Sébastien Fanti: Seul un juge de la Ire Cour de droit public du TF m'a affirmé qu'il ne partageait pas la position du secrétariat général. Il était d'avis que les juges fédéraux se disputent parfois intensément lors des délibérations publiques et qu'il ne souhaitait pas que ces propos se retrouvent sur Twitter... Il était soucieux de conserver la dignité de la fonction de juge fédéral. Il est vrai que cette activité exige une certaine responsabilité de celui qui tweete... Que penser de l'avocat français signant des commentaires sous le pseudonyme de Maître Eolas, et qui poste en direct des phrases telles que «je m'embête alors que le juge est incapable de poser ses questions?»
Bastien Sandoz: Un magistrat ne peut plus mener son audience sereinement dans ces conditions!

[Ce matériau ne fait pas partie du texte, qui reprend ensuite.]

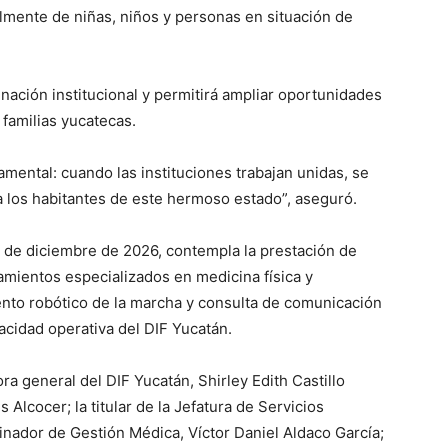
ialmente de niñas, niños y personas en situación de
inación institucional y permitirá ampliar oportunidades
 familias yucatecas.
amental: cuando las instituciones trabajan unidas, se
a los habitantes de este hermoso estado”, aseguró.
1 de diciembre de 2026, contempla la prestación de
tamientos especializados en medicina física y
ento robótico de la marcha y consulta de comunicación
pacidad operativa del DIF Yucatán.
ra general del DIF Yucatán, Shirley Edith Castillo
 Alcocer; la titular de la Jefatura de Servicios
inador de Gestión Médica, Víctor Daniel Aldaco García;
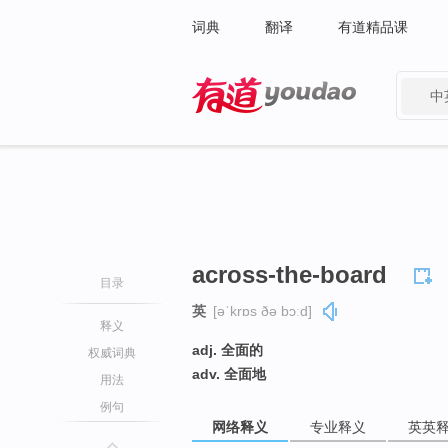
词典
翻译
有道精品课
中
有道 - 网易旗下搜索
across-the-board
目录
英
[əˈkrɒs ðə bɔːd]
释义
adj. 全面的
权威词典
adv. 全面地
用法
例句
网络释义
专业释义
英英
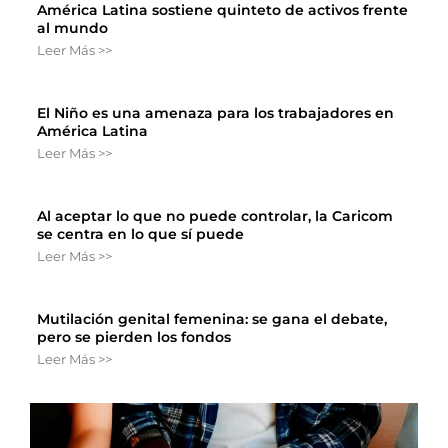
América Latina sostiene quinteto de activos frente
al mundo
Leer Más >>
El Niño es una amenaza para los trabajadores en
América Latina
Leer Más >>
Al aceptar lo que no puede controlar, la Caricom
se centra en lo que sí puede
Leer Más >>
Mutilación genital femenina: se gana el debate,
pero se pierden los fondos
Leer Más >>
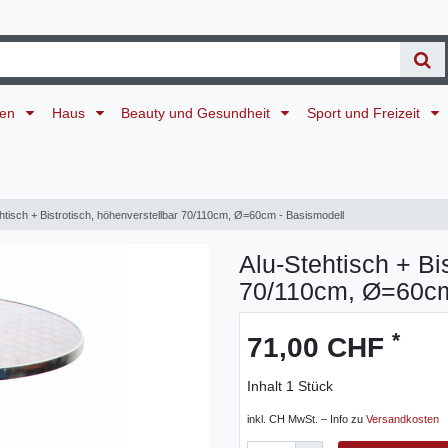
ten
Haus
Beauty und Gesundheit
Sport und Freizeit
htisch + Bistrotisch, höhenverstellbar 70/110cm, Ø=60cm - Basismodell
Alu-Stehtisch + Bi
70/110cm, Ø=60cm
*
71,00 CHF
Inhalt
1
Stück
inkl. CH MwSt. – Info zu
Versandkosten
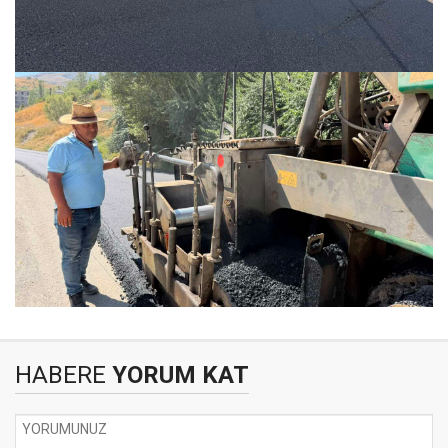
HABERE
YORUM KAT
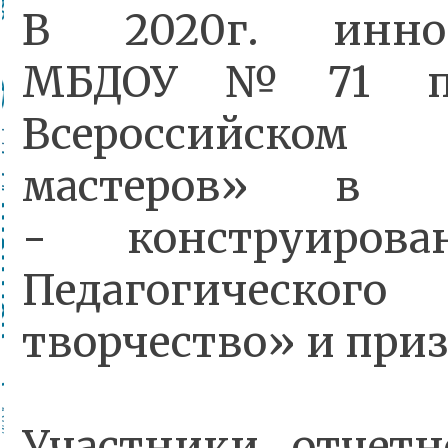
В 2020г. инно
МБДОУ№71 при
Всероссийском
мастеров» в 
- конструиров
Педагогическог
творчество» и при
Участники отчетн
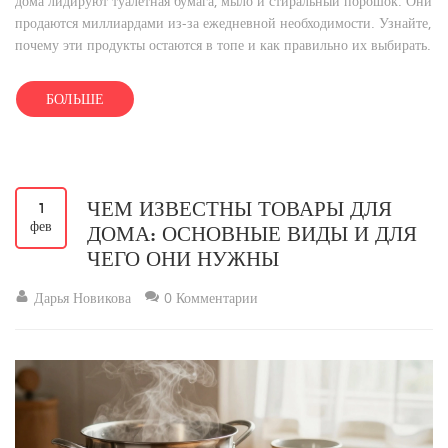
дома лидируют туалетная бумага, мыло и стиральный порошок. Они
продаются миллиардами из-за ежедневной необходимости. Узнайте,
почему эти продукты остаются в топе и как правильно их выбирать.
БОЛЬШЕ
ЧЕМ ИЗВЕСТНЫ ТОВАРЫ ДЛЯ
1
фев
ДОМА: ОСНОВНЫЕ ВИДЫ И ДЛЯ
ЧЕГО ОНИ НУЖНЫ
Дарья Новикова
0 Комментарии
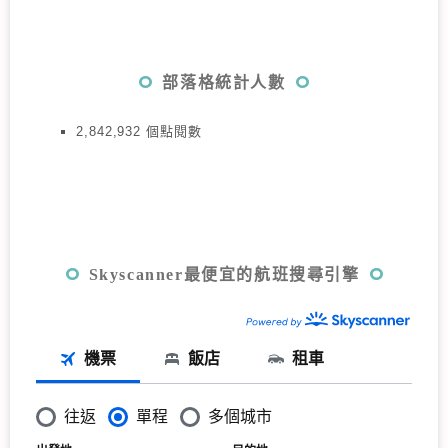
部落格統計人數
2,842,932 個點閱數
Skyscanner最便宜的航班搜尋引擎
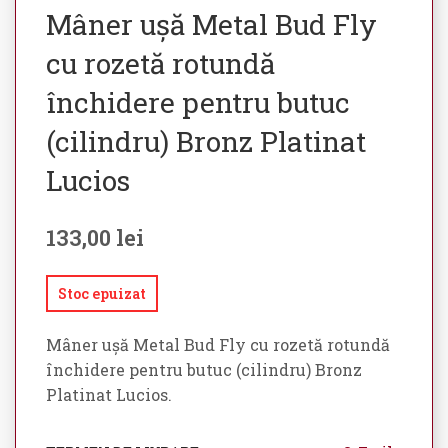
Mâner ușă Metal Bud Fly
cu rozetă rotundă
închidere pentru butuc
(cilindru) Bronz Platinat
Lucios
133,00
lei
Stoc epuizat
Mâner ușă Metal Bud Fly cu rozetă rotundă
închidere pentru butuc (cilindru) Bronz
Platinat Lucios.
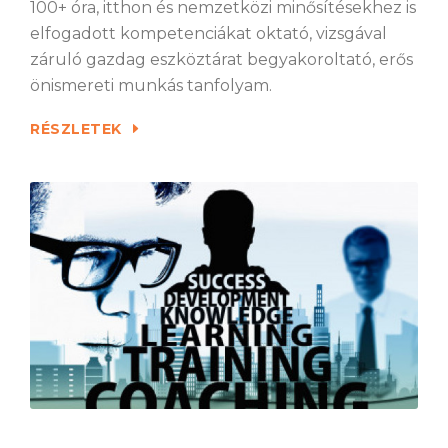
100+ óra, itthon és nemzetközi minősítésekhez is
elfogadott kompetenciákat oktató, vizsgával
záruló gazdag eszköztárat begyakoroltató, erős
önismereti munkás tanfolyam.
RÉSZLETEK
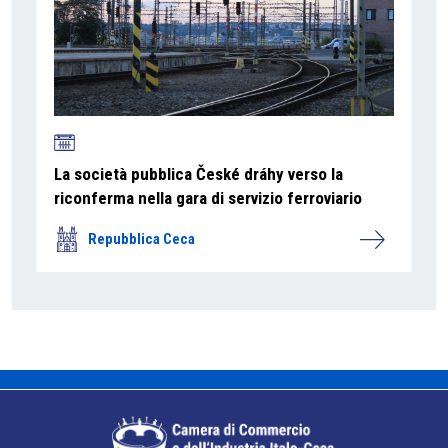
La società pubblica České dráhy verso la
riconferma nella gara di servizio ferroviario
Repubblica Ceca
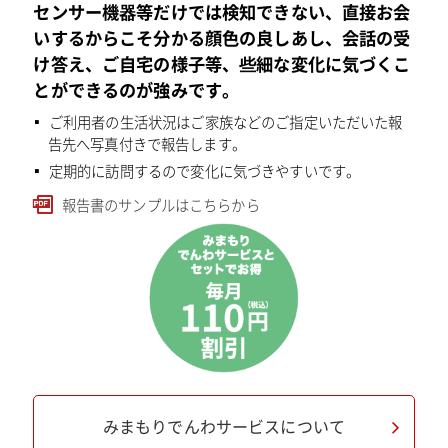
センサー機器等だけでは検知できない、直接お会
いするからこそ分かる顔色の良しあし、会話の受
け答え、ご自宅の様子等、些細な変化に気づくこ
とができるのが強みです。
ご利用者の生活状況はご家族などのご指定いただいた報
告先へ写真付きで報告します。
定期的に訪問するので変化に気づきやすいです。
報告書のサンプルはこちらから
みまもりでんわサービスについて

Les parties ont des tours de parole, et on en perturbe le déroulement par des critiques faites en direct par n'importe quel quidam...
Plaidoyer: Aux Etats-Unis, des juges ont rendu des décisions totalement divergentes sur la nécessité d'interdire le commentaire direct de l'audience sur twitter. En décembre dernier, la Haute Cour de justice britannique a, quant à elle, autorisé cette pratique, sous réserve qu'elle ne nuise pas à une bonne marche de la justice. Faut-il légiférer pour supprimer le flou juridique actuel?
Bastien Sandoz: Il serait bon de faire un règlement de juridiction sur le plan cantonal informant les journalistes de ce qui est admissible. Maintenant, il est aussi possible de régler cette question dans le cadre de la police de l'audience, en se mettant d'accord sur les points qui seront médiatisés, comme la lecture de jugement. L'important pour moi est de ne pas être placé devant le fait accompli.
Sébastien Fanti: Les magistrats devront s'adapter, car le tweet est un outil de travail comme un autre. En Grande-Bretagne, on notifie déjà certaines ordonnances pénales par Twitter... Ce n'est cependant pas un outil sans risque, également à long terme: comment parler d'un efficace droit à l'oubli si ce contenu subsiste sur l'internet et qu'on n'a plus la maîtrise de cette information? C'est un risque auquel il faut aussi penser.
Sébastien Fanti, 41 ans, est un avocat et notaire basé à Sion (VS), spécialisé dans le droit des nouvelles technologies. Il est en outre chargé d'enseignement auprès du SAWI, Centre de formation des professionnels en marketing et en communication, à Lausanne. Il est l'auteur d'un article intitulé «De l'utilisation de Twitter lors des audiences publiques des tribunaux» paru dans medialex 1/2011 du 25.2.2011.
Bastien Sandoz, 32 ans, est juge au Tribunal régional du Littoral et du Val-de-Travers à Neuchâtel depuis 2010. A ce titre, il avait expulsé des chroniqueurs judiciaires qui tweetaient lors de l'audience statuant sur la mise en faillite du club de football Xamax. Auparavant, il a fait son stage d'avocat dans une étude neuchâteloise. Il est l'auteur de publications portant sur les nouvelles procédures civile et pénale.